- Exercise details: The complete listing goes into the output exactly, without its pictures.

*** Data for this exercise ***

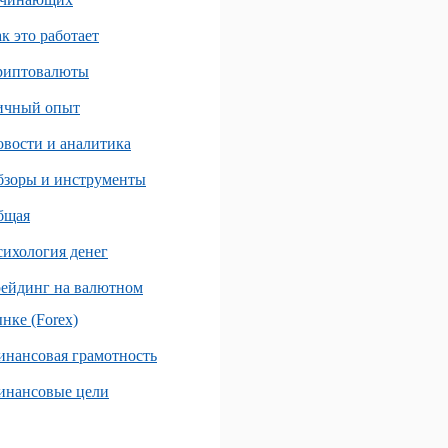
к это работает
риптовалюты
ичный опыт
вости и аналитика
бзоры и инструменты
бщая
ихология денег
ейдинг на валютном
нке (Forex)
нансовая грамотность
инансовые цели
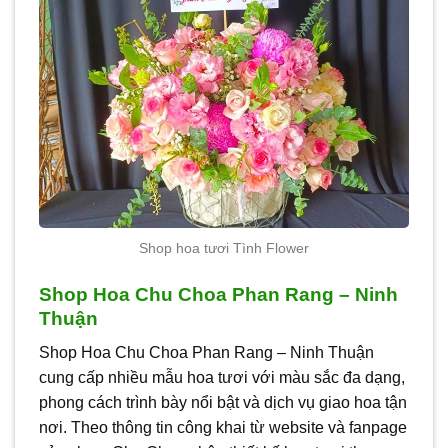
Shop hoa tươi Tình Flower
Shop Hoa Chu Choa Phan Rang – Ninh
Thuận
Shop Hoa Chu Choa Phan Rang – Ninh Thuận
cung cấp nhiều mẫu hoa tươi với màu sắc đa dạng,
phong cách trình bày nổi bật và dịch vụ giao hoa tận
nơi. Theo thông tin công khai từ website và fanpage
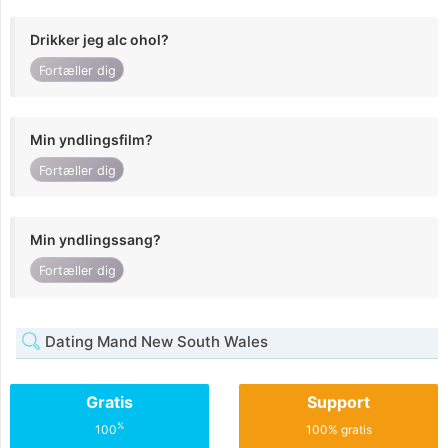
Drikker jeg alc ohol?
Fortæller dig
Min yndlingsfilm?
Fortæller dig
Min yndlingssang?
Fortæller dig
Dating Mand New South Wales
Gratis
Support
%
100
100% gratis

*** End of Data for this exercise ***

- Result for this exercise:
к это работает
риптовалюты
ичный опыт
вости и аналитика
бзоры и инструменты
бщая
ихология денег
ейдинг на валютном
нке (Forex)
нансовая грамотность
инансовые цели
Shop hoa tươi Tình Flower
Shop Hoa Chu Choa Phan Rang – Ninh
Thuận
Shop Hoa Chu Choa Phan Rang – Ninh Thuận
cung cấp nhiều mẫu hoa tươi với màu sắc đa dạng,
phong cách trình bày nổi bật và dịch vụ giao hoa tận
nơi. Theo thông tin công khai từ website và fanpage
Drikker jeg alc ohol?
Fortæller dig
Min yndlingsfilm?
Fortæller dig
Min yndlingssang?
Fortæller dig
Dating Mand New South Wales
Gratis
Support
%
100
100% gratis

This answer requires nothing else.